» **Provided passage**
Any other thoughts???


----------



## KEN W

The trade for Bradford was a good trade. If the coaching staff evidently didn't feel good about Hill, he was the best QB they could get. Especially if like Spielman said, teams were asking for top players in a trade along with draft picks.Other teams had him over the barrel and most likely asked for more than the Eagles did. Bradford has more to offer and may even be better than Bridgewater is. Then going into 2017 will be a good situation to be in and the Vikes may be able to get back some picks in a trade like the Eagles did after getting Wentz. I look for a playoff season.

Both the Vikes and Eagles are on TV Sunday. Will be switching the channel back and forth to see Wentz play his first game.


----------



## Chuck Smith

I will be watching Wentz too.

I hope they just don't throw him to the wolves too fast. I mean if you look at the top 10 qb's in the league now... over 1/2 sat their first couple years. Lots of qb's have been pushed too fast and bounce from team to team before they hit their stride...

I blame the teams more than the player.... So I am always hesitant when I see a rookie QB starting right out of the gate. I hope he does great and has a long career. :beer:


----------



## 9manfan

I like the Bradford trade, giving up a 1st round pick sucks but it will prolly be a low first round pick ( I hope anyways), I just don't think Bradford has ever played on a team with this much talent, if we can stay healthy as team this trade could work out great for us,not sure who else we could of brought in that would get the job done, and him being signed for 2 years is a definite plus, I hate to think if Bridgestone never comes back, that would suck,.......Go Vikes !!!!!!!!!!!!!!!!!!!!!


----------



## Chuck Smith

Like Ken stated.... The vikes were bent over a barrel so to speak. All the teams knew it.

I agree I don't think anyone else was better out there.

Start of the official season tonight..... I hope Den beats Car.


----------



## 9manfan

Was quite shocked to see Denver win that game last nite but loved seeing Carolina lose, just not a Cam Newton fan...........like Rivera as a coach though.....


----------



## Chuck Smith

It was a good game to watch.

» **Data extract**
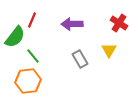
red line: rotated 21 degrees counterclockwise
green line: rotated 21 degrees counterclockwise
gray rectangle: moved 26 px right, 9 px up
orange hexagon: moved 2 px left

» **Objectives**
**1)** List each distinct username that posts in the football forum thread.
**2)** Carry on the football forum thread from its final sentence.

» **Answers given**
**1)** KEN W, Chuck Smith, 9manfan

**2)**
I am not a Cam fan either.... but he was taking some shots to the head. The one got flagged but Car had the intentional grounding.... The other was by Marshall and he did "launch" at Cams head. I am sure there will be a fine implemented. Now the one the broadcasters and others today are talking about with Miller... That one wasn't a "launch" or the use of the "crown". That was a facemask to face mask type hit. Plus Cam was going down as miller was making his "tackle".

Also about that game is if Den. could not have turned the ball over a couple of times when they were driving.... it wouldn't have been the nail bitter. Bookers fumble right away, the tip pass INT..... and then the floater that was intended for Sanders would have been a big gain if not a TD. But that is a ball that you can get away with in college....not the pros.

Den will be fun to watch all year.


----------



## 9manfan

I thought Bradford played very well, really thought our O-line would look better at this point, D looked good, sucks to lose AP but shouldn't be too long the way it sounds and it's always nice to beat the PUKERS .......


----------



## Chuck Smith

Well the Vikings season just got a whole lot more interesting....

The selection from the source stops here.